Ingredients

The following ingredients have 10 Servings
  • 6-8 lbs. beef soup bones (cooked and deboned)
  • 3 or 4 small carrots (peeled and sliced)
  • 3 medium Russet potatoes (cubed)
  • 1 medium onion (diced)
  • 3 ribs celery (diced)
  • 1 large red bell pepper (diced)
  • 1 zucchini (quartered and sliced)
  • 1 yellow squash (quartered and sliced)
  • 2 cups green beans (tips removed and halved)
  • 1 head broccoli florets
  • 1 cup mushrooms (diced or sliced)
  • 2 14.5-oz. cans fire roasted diced tomatoes (undrained)

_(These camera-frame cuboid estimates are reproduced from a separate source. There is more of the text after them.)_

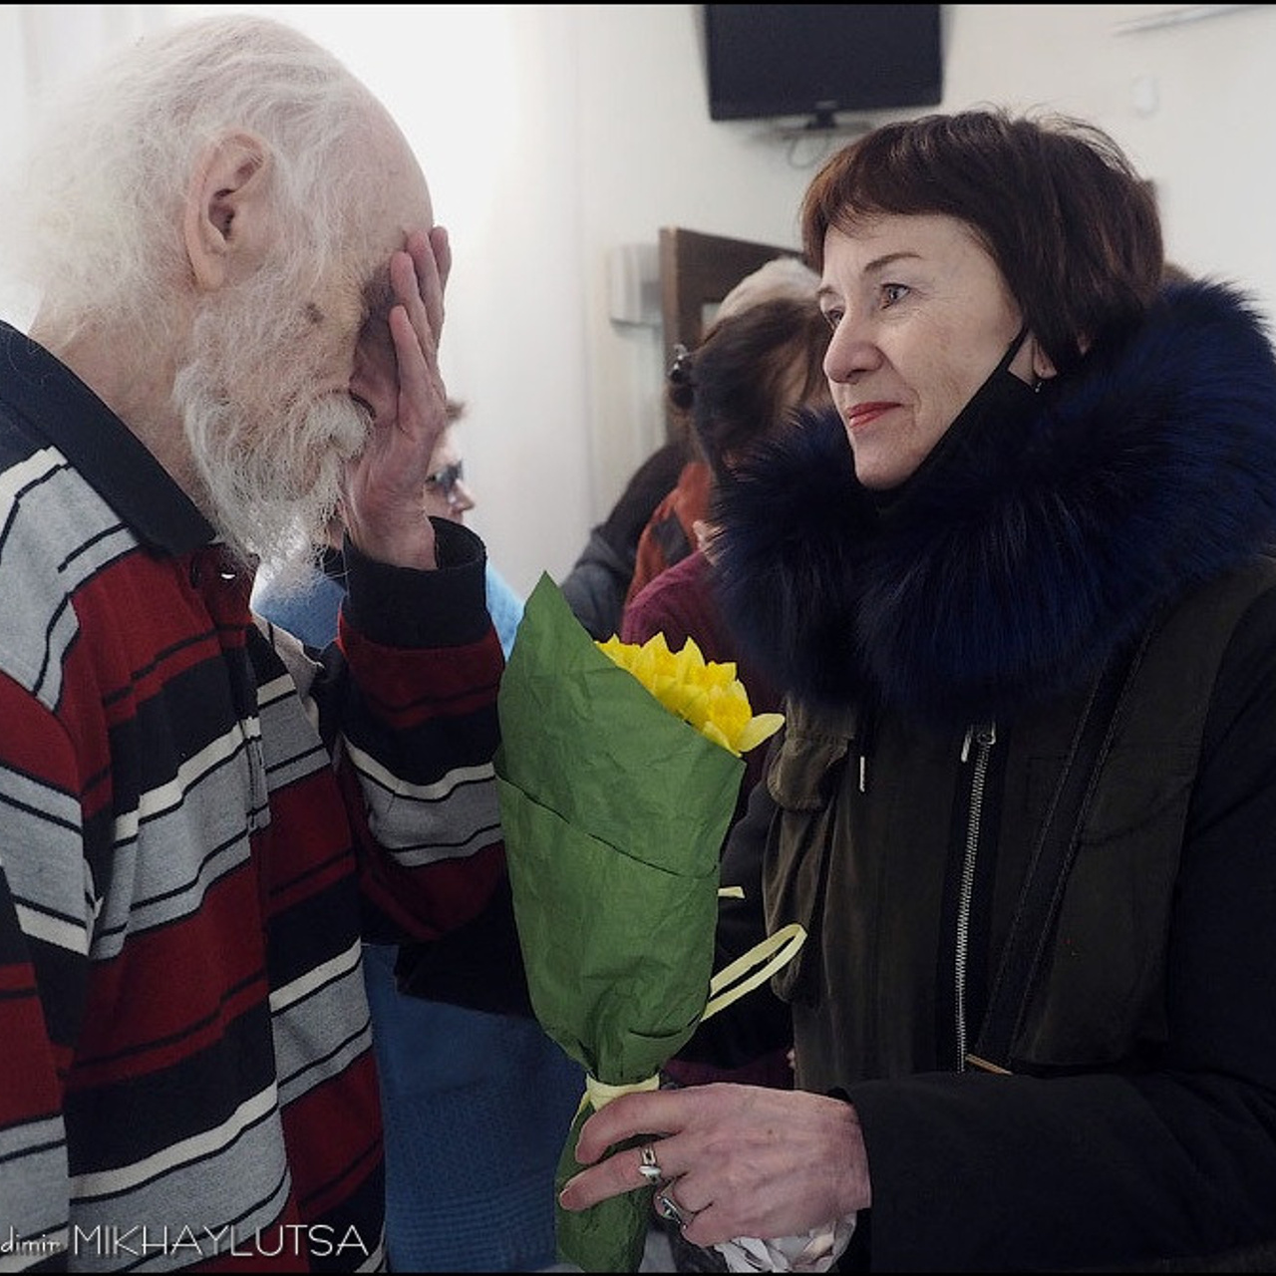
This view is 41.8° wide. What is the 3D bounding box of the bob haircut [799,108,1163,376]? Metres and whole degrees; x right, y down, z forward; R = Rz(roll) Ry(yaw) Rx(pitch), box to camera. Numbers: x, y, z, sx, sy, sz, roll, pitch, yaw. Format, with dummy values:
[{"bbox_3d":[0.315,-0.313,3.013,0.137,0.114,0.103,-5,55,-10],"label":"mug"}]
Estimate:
[{"bbox_3d":[0.222,-0.246,1.075,0.235,0.195,0.200,-4,1,-33],"label":"bob haircut"}]

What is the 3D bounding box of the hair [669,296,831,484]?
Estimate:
[{"bbox_3d":[0.146,-0.252,1.720,0.230,0.205,0.180,3,2,-12],"label":"hair"}]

  • 1/3 cup fresh chopped parsley
  • 1-2 tbsp. fresh, chopped thyme
  • 1-2 tbsp. fresh, chopped rosemary
  • 1 tsp. salt
  • 3/4 tsp. black pepper
  • Salt and pepper (to season the beef stock)

Instruction

  • Place soup bones in a large crockpot and fill with water.

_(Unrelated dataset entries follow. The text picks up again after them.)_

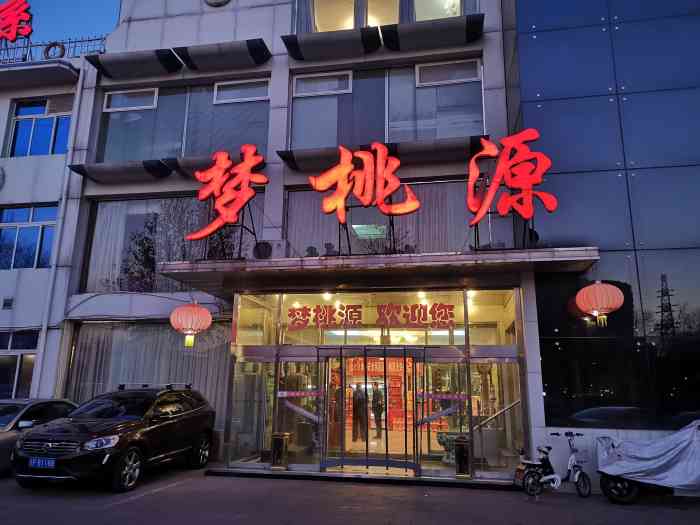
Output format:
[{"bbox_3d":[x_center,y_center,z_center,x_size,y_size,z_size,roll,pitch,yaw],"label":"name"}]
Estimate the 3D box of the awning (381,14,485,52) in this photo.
[{"bbox_3d":[2.100,-5.692,13.594,2.600,0.450,0.850,-2,-13,10],"label":"awning"}]

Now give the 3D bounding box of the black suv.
[{"bbox_3d":[-4.265,3.290,10.753,1.890,1.710,4.640,-2,-13,11],"label":"black suv"}]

  • Sprinkle heavily with salt and pepper.
  • Cook overnight on low – about 8-10 hours.
  • Remove bones from broth and discard fat, gristle and bones.
  • Add beef back into the homemade beef stock.
  • Add all the veggies and seasonings.
  • Cover crockpot with lid and cook on low another 4-6 hours or until veggies are cooked through.